Black’s lawyers know that all too well. Last fall, they tried, unsuccessfully, to have the charges against their client dismissed, in part because they said the indictment’s focus on his wealthy lifestyle would prejudice a jury. “A typical juror does not reside in more than one residence, employ servants or a chauffeur, enjoy lavish furniture, or host expensive parties,” they noted.
According to Stoltmann, the prosecution will do everything it can to empanel a typical Chicago jury, in the belief that such a group will have little empathy for a defendant.
Black’s lawyers, he says, “are probably going to try to get more educated, more sophisticated people who might relate a little bit better to Conrad Black.”
Black faces a steep, uphill climb to clear his name – and not just because about 95 per cent of all Federal Court trials in Chicago end up in convictions. “I think the prosecutors have a very, very good case,” Stoltmann says. “There’s a kind of a wave of evidence that’s going to crash upon Conrad Black at trial that’s going to make it real hard for him to get around.”
Some of the most damaging evidence is expected to come from Radler. A remorseless cost-cutter who once shut down the escalators at Hollinger’s Chicago Sun-Times to save on electricity, Radler was the chief operating officer of the companies he ran with Black.
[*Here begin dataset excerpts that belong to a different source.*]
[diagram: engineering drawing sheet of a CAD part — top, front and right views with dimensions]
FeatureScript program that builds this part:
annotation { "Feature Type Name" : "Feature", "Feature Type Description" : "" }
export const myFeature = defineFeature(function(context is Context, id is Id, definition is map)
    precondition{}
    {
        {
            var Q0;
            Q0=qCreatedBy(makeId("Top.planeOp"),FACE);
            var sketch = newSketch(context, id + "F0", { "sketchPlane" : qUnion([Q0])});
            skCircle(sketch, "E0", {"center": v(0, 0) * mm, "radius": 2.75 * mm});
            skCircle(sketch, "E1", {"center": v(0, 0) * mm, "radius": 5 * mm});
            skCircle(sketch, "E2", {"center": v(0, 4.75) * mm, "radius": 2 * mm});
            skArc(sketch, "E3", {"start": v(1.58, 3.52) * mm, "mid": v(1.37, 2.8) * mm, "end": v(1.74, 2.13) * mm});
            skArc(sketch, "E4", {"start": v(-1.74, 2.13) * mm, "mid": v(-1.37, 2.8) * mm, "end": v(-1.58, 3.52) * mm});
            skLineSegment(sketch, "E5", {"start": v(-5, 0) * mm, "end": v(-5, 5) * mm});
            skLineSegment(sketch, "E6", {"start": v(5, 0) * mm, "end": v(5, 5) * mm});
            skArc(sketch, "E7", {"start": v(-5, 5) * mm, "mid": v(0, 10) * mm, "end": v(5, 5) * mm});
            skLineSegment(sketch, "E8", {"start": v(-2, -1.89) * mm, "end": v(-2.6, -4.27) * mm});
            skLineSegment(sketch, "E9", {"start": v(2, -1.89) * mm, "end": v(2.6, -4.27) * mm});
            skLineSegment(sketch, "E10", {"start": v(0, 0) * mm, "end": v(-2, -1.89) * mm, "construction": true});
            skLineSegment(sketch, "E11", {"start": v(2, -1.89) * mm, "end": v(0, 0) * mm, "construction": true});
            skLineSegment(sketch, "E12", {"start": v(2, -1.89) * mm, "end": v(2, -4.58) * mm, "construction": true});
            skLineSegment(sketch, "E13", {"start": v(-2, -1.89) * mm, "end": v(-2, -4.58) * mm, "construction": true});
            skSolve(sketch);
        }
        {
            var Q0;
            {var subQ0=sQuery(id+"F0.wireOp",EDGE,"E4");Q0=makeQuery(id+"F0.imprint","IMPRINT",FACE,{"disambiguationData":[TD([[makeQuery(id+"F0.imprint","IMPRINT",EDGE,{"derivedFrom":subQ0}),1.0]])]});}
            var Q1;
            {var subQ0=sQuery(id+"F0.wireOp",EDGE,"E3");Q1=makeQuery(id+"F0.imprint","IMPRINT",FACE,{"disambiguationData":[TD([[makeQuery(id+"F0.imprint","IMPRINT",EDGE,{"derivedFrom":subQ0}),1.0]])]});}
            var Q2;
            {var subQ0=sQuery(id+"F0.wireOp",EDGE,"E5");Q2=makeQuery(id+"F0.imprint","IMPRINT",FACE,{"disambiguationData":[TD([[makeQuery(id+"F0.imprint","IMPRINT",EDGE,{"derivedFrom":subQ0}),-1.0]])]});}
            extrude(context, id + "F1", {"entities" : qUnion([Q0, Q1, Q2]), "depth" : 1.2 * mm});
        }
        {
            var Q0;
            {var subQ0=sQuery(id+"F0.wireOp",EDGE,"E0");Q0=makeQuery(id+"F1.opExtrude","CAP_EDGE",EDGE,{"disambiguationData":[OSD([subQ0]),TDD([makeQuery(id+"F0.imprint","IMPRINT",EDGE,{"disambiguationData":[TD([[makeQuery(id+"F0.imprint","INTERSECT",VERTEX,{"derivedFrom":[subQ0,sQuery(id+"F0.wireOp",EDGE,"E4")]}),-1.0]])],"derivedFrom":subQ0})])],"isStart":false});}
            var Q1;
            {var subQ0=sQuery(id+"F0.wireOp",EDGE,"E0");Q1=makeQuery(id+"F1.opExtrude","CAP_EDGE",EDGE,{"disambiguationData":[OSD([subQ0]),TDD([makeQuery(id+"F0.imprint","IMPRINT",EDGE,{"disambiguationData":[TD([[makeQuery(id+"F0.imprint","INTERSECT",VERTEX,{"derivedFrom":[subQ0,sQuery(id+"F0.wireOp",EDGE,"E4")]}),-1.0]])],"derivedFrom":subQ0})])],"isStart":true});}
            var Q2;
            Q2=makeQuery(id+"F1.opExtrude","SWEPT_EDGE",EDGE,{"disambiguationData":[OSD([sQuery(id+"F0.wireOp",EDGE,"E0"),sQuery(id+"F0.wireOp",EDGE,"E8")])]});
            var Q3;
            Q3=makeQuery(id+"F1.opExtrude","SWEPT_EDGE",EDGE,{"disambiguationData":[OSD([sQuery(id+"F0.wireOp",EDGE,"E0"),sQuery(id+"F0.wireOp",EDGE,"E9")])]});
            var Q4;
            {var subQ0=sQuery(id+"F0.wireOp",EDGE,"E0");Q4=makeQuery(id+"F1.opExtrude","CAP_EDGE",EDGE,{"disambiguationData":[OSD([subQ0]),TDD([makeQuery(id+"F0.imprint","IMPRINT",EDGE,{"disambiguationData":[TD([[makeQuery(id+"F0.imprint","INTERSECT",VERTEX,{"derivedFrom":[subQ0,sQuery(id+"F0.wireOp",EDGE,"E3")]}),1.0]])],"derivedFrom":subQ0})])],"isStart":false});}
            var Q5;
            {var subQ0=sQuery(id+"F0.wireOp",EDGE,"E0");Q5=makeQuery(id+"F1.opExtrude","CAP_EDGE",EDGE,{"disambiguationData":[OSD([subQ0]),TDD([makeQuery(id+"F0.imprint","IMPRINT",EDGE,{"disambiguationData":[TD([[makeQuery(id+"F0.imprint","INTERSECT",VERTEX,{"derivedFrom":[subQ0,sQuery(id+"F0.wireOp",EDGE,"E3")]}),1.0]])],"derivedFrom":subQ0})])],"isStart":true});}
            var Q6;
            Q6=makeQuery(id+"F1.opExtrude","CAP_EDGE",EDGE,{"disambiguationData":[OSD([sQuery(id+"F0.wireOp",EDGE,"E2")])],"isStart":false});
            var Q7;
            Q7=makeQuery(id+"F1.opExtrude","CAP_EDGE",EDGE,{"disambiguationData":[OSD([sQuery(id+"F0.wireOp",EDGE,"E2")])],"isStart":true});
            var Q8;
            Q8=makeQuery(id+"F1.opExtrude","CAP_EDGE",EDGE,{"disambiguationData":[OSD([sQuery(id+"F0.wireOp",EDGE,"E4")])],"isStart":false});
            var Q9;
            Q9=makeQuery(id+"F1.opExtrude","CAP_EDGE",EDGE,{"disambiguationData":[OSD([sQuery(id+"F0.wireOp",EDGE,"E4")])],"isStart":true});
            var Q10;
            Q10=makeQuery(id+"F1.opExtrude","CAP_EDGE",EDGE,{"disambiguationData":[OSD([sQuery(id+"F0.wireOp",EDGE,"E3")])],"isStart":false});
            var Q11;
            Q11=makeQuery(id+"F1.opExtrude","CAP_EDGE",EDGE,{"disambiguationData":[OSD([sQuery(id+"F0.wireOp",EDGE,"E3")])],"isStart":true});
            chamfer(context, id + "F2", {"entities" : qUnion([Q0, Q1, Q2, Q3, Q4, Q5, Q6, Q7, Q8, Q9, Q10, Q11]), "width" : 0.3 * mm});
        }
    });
“The fact that he flipped is really, really bad for Conrad Black,” says Stoltmann. Radler “will be a devastating witness,” former Hollinger executive Paul Healy, himself a likely prosecution witness, told Vanity Fair’s Maureen Orth earlier this year. “He has a mind like a steel trap, and he never threw away a scrap of paper.”
Greenspan won’t talk, at least not very much, about his strategy. “To win – that’s the strategy,” he says. But it’s clear he will attempt to pin responsibility for any irregularities that may have occurred on Radler.
The list of possible board members who might be called to testify includes some prominent names, such as Henry Kissinger, Richard Perle, Richard Burt, Marie-Josee Kravis and James Thompson, a former governor of Illinois.
Has Black told him he wants to testify? “That’s privileged,” Mr. Greenspan parries. But he agrees that if his client insists on testifying, he is powerless to stop him.
Stoltmann says putting the bombastic Black on the stand would be a colossal gamble. “If he testifies, I just think that’s going to come back and bite him.”
Studies have shown that likability is a key factor in determining whether a jury convicts or acquits an accused, Stoltmann says. “If someone is likeable, juries will find a reason to acquit those people.” And while Black can be charming, even dazzling in the right company, likability has never been his strong suit.
The trial’s outcome, says Buell, is hard to predict. If the prosecution can prove outright lying and deception, “then this is a criminal fraud case in any era.
“If it turns out that all he did was conduct some transactions that in retrospect weren’t best for the company, and someone’s trying to call that a crime, then it does look like something different than what we’ve seen before,” he says. “We just don’t know the difference between those two things in this case until we see the evidence.”
As Stoltmann puts it, “It’s going to be an old-fashioned legal donnybrook. It should be fun.”